Friday, October 3, 2008

The Massachusetts Plan, On Your Dime 

By Grace-Marie Turner

Filed As:  Health Care

Massachusetts has won another round in its effort to get U.S. taxpayers to help fund its experiment in universal coverage.

Gov. Deval Patrick announced Tuesday that the federal government has approved an extension of its waiver, allowing the state to continue to provide Medicaid subsidies to people making as much as $63,600 a year. Federal taxpayers will be paying nearly $11 billion to help the Bay State fund its $21-billion health reform plan over the next three years.

Gov. Patrick has been boasting that 439,000 more people in the Bay State have health insurance since the reform law was passed in 2006. But at least 56% of them are getting free or heavily-subsidized coverage, jointly funded by the state and by federal matching Medicaid dollars.

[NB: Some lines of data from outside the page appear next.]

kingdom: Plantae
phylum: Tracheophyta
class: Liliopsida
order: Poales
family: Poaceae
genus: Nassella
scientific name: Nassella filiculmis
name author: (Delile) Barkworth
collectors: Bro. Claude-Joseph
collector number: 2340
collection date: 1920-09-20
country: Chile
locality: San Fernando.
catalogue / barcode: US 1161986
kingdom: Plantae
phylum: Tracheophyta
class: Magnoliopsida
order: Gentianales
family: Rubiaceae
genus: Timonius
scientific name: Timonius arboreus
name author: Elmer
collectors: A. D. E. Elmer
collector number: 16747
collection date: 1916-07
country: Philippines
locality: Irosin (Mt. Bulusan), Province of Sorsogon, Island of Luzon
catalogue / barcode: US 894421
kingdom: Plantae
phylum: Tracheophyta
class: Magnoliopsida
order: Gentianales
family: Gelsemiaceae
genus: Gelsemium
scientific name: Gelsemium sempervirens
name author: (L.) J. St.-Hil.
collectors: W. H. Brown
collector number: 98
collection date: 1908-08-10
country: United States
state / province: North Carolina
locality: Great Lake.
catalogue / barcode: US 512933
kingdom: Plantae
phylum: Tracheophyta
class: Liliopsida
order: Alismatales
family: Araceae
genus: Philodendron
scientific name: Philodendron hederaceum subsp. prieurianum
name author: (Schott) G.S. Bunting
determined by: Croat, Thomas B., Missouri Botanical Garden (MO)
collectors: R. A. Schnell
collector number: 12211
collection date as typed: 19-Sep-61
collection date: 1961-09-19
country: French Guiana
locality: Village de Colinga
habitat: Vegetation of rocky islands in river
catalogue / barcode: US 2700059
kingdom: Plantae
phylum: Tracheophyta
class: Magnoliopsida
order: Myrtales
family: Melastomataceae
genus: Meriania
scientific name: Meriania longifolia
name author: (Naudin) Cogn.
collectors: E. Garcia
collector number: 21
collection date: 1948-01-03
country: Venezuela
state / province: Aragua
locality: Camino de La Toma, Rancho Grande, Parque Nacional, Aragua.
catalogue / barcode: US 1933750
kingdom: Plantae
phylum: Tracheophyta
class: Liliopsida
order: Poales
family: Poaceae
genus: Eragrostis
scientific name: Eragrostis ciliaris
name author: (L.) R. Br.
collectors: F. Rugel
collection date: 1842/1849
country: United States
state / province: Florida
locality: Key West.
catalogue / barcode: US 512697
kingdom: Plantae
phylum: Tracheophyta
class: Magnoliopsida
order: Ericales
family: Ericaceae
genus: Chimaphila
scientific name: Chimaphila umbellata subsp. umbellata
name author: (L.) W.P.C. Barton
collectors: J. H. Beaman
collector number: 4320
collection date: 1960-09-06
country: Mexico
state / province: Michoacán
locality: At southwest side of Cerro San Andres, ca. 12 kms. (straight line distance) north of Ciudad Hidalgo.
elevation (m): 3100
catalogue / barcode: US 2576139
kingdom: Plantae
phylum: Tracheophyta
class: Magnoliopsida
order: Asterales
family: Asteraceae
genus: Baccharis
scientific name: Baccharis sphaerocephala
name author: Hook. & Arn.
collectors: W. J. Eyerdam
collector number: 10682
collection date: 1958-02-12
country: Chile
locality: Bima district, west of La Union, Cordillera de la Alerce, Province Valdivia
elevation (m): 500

The jury is still out on how the state will juggle growing opposition to the individual mandate and soaring health costs, but U.S. taxpayers apparently will continue to fund the plan to see if it works. While the federal government would have been funding part of Massachusetts’s Medicaid program in any case, the big open question is how the government can now deny similar requests from other states that want to follow suit and also increase Medicaid eligibility to 300% of poverty -- $63,600.

Before that happens, it might be wise to have a national debate on whether or not Medicaid should be the vehicle to expand taxpayer-funded health coverage to millions more middle-class Americans.